For data sharing, message flows are more important than platforms
In the American Recovery and Reinvestment Act of 2009, better known as the stimulus, Title XV concerns accountability and transparency. Unfortunately, the act suffers from the same problem exhibited by USAspending.gov in that it follows an outdated reporting model suitable to data warehousing instead of a real-time information exchange model in line with our new Web 2.0 world. In fact, I have had discussions with participants of the design process for USAspending.gov who proposed a more federated model but unfortunately were overruled by the more traditional data-warehouse proponents.

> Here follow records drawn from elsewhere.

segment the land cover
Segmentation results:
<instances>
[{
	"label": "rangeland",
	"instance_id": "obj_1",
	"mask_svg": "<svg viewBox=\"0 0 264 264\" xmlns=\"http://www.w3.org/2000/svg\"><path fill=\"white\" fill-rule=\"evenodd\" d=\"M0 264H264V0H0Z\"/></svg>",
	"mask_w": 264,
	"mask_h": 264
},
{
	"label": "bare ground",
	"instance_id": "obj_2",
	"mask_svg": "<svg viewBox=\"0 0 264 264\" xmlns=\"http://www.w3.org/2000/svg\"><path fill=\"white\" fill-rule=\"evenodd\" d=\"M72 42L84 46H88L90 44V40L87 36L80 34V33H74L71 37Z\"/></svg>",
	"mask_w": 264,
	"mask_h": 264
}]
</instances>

Don’t get me wrong, data warehousing has its place in the federal data architecture: for decision support, trend analysis and data mining. However, it is not designed for real-time operational status, which is the type of immediate transparency promised by the new administration. To deliver real-time operational status, you need a message exchange system such as the National Information Exchange Model (NIEM) or the Environmental Protection Agency’s Central Data Exchange. They represent an important new shift in IT architectures, in which we raise the message flow to the level of first-class citizen, alongside applications and data stores.
NIEM has achieved multiple real-world successes in this regard; specifically, rapid implementation of the national sex-offender registry and Customs and Immigration Services’ implementation of E-verify.
In both of those systems, the key requirement was to get a large number of players to speak the same language in a short amount of time. That is the essence of operational status in support of a common, enterprise view. This is no different than the type of real-time collaboration required in all emergency situations. How do you get systems developed by different vendors, under different programs, to rapidly share data?
A generic framework to implement those types of information sharing systems was defined in the Federal Enterprise Architecture Data Reference Model. The DRM divided the process into three parts: consistent data description, robust data context and rapid data sharing. Consistent data descriptions require a single, unambiguous set of entity and attribute definitions. Beyond this fine-grained description, a consumer needs contextual information about the data asset that contains the data, security and privacy implications, and its categorization. In short, context tells you how to best use the data.
Finally, data sharing requires a transformation of these models into messages. The message is the result, which is why in the DRM process, description and context support sharing.
Let me digress here for a moment to rant about data standards. I am amazed to hear some people argue that multiple, redundant standards from different standards development organizations are a good thing. Frankly, in terms of effectively implementing a federated system, that is ridiculous and directly contradicts the meaning of the word standard. Multiple standards mean there is no standard. When my colleagues at the Justice Department and I launched NIEM, we took time to evaluate competing standards against objective criteria and selected the best standard. Harmonization requires selecting a single winner and that, in turn, requires leadership.
The lesson here is that message flows are the linchpin to distributed, real-time information sharing systems. Focusing on the flows is how you succeed. Focusing on the ability to rapidly create the flows lowers the entry barrier for participants who want to join the federation. When you think about the success of Web 2.0 applications, it is the triumph of the message over the medium. Think of the ability to receive the same Web content at your desktop, at the server or on your mobile phone. In a Web 2.0 world, the platform is irrelevant as long as the messages can flow. To reinvent information technology for this new era of transparency, focus on the flows.